Поднялся митрополит, направился в опочивальню.
* * *
Пустыми и холодными стали двор и палаты великокняжеские с того дня, как покинула их княгиня Анастасия. Часто думал о ней князь Андрей, и даже молодые холопки, с которыми великий князь делил ложе, не могли развеять тоску по бывшей жене.
Владимирские бояре советовали великому князю взять в жены дочь ярославского князя Федора Ростиславича Ирину. И обличьем недурна, говорили они, и здоровьем выдалась, кровь в ней играет, родит ему сына.
Андрей Александрович боярам не отказал, но и согласия не дал. Теплилась надежда, что одумается Анастасия, пробьет час — и пресытится она монастырской жизнью.

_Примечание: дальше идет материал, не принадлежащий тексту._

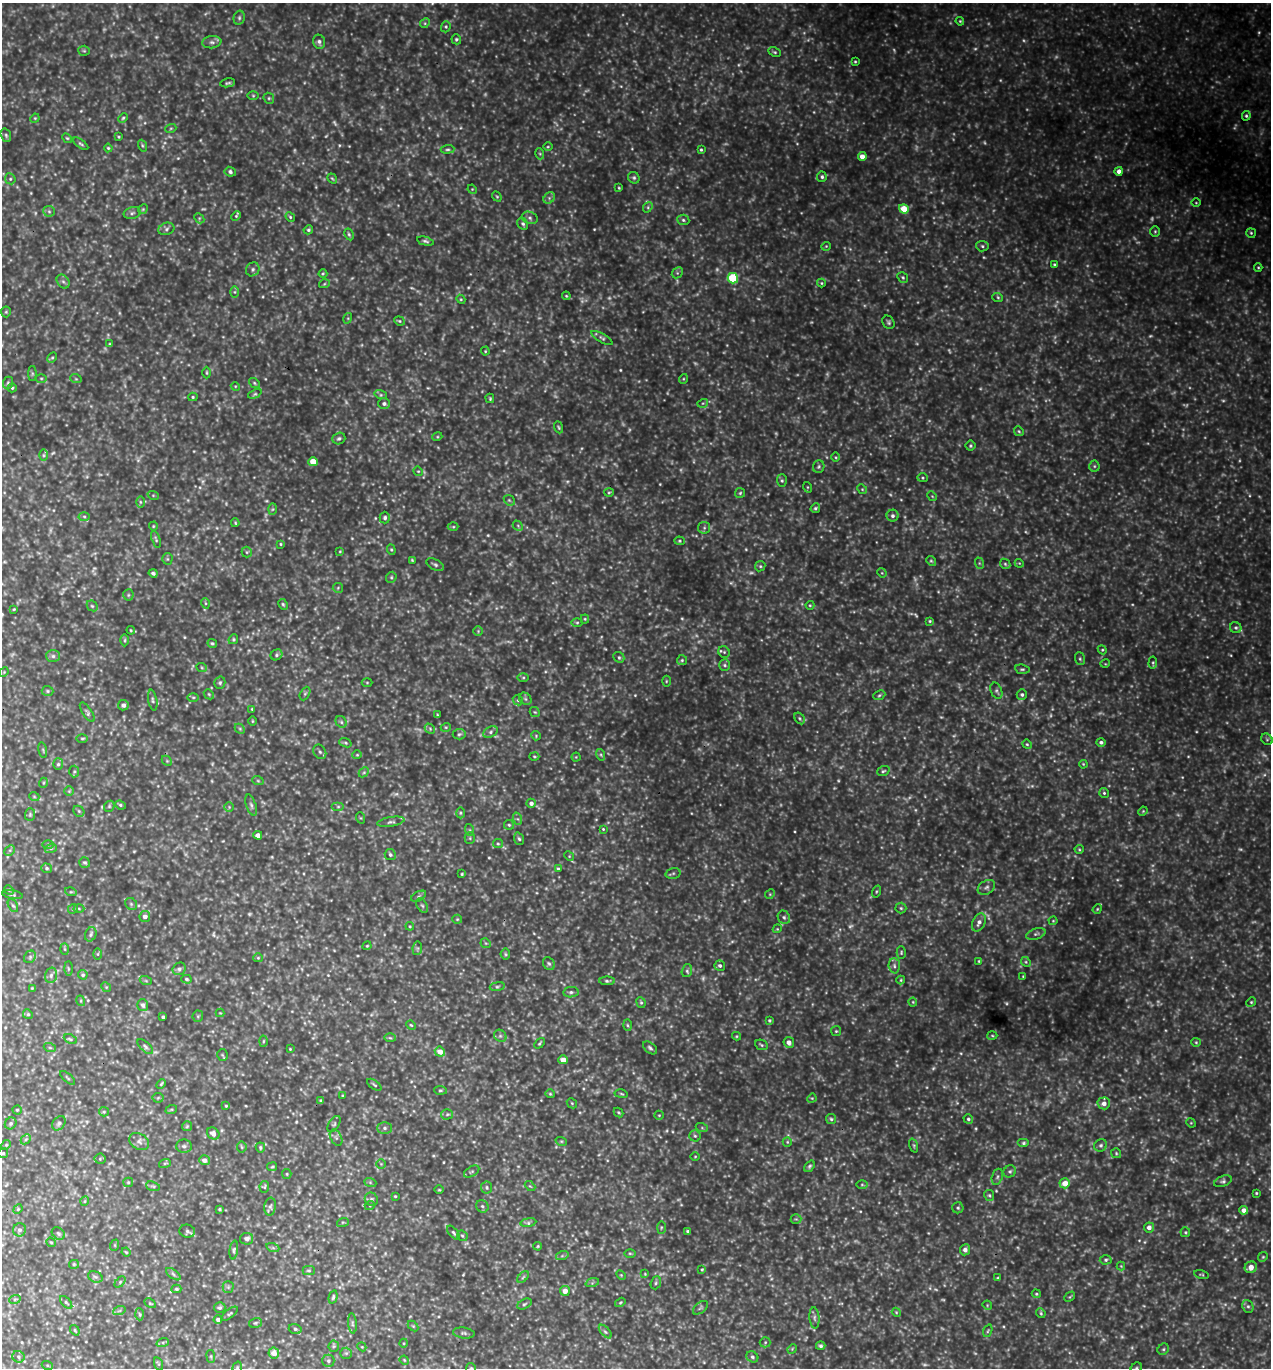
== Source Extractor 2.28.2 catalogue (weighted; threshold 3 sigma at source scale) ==
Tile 11 of 4 x 4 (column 3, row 3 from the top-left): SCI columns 2834-4102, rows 1392-2757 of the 5508 x 5494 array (HDU 1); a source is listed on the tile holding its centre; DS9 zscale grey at full resolution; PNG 1273 x 1370 px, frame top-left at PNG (2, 3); each listed source drawn as its Kron ellipse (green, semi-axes under 4 px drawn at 4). Shown black and unused: <1% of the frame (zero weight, under 3 of 5 exposures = <1% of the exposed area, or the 3 px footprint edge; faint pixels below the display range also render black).
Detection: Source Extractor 2.28.2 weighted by HDU 2 'WHT'; one run over the whole footprint, this tile lists its part. Background 0.736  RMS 0.12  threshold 0.525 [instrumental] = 3 sigma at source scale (4.5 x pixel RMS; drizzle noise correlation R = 1.50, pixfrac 1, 0.05/0.05 arcsec/px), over >= 5 px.
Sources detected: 653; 113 too faint to see at this stretch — neither listed nor drawn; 1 inside a brighter listed object's ellipse — not listed separately; of the other 539, all 500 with FLUX_AUTO >= 9.96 (the completeness limit of this list) listed and drawn (39 fainter detections not listed), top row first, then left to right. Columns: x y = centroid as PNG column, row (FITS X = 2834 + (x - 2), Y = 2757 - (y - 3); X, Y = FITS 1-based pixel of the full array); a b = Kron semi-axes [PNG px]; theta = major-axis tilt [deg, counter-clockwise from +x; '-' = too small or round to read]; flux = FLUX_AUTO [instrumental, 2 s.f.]
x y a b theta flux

Боярин Ерема, возвратясь из Орды, предлагал жениться на какой-либо знатной татарке.
Заманчиво высказывался боярин, но великий князь шуткой отделался:
Они, Ерема, мыльни нашей не испробовали: татарскую царевну, прежде чем на постель укладывать, отмыть надобно.
Она кислым молоком, княже, отмоется.
Духом от нее шибает.
Привыкнешь. Аль до тебя русские князья не женились на монголках? Бают, и полонянок, и печенежек привозили. Зато от Тохты отказа не знал бы…
Шутил боярин, ан за шуткой князь уловил серьезность. «Ну что, — думал он, — поди, хан не поперечил бы какой-нибудь из своих родственниц христианство принять, замуж за великого князя пойти».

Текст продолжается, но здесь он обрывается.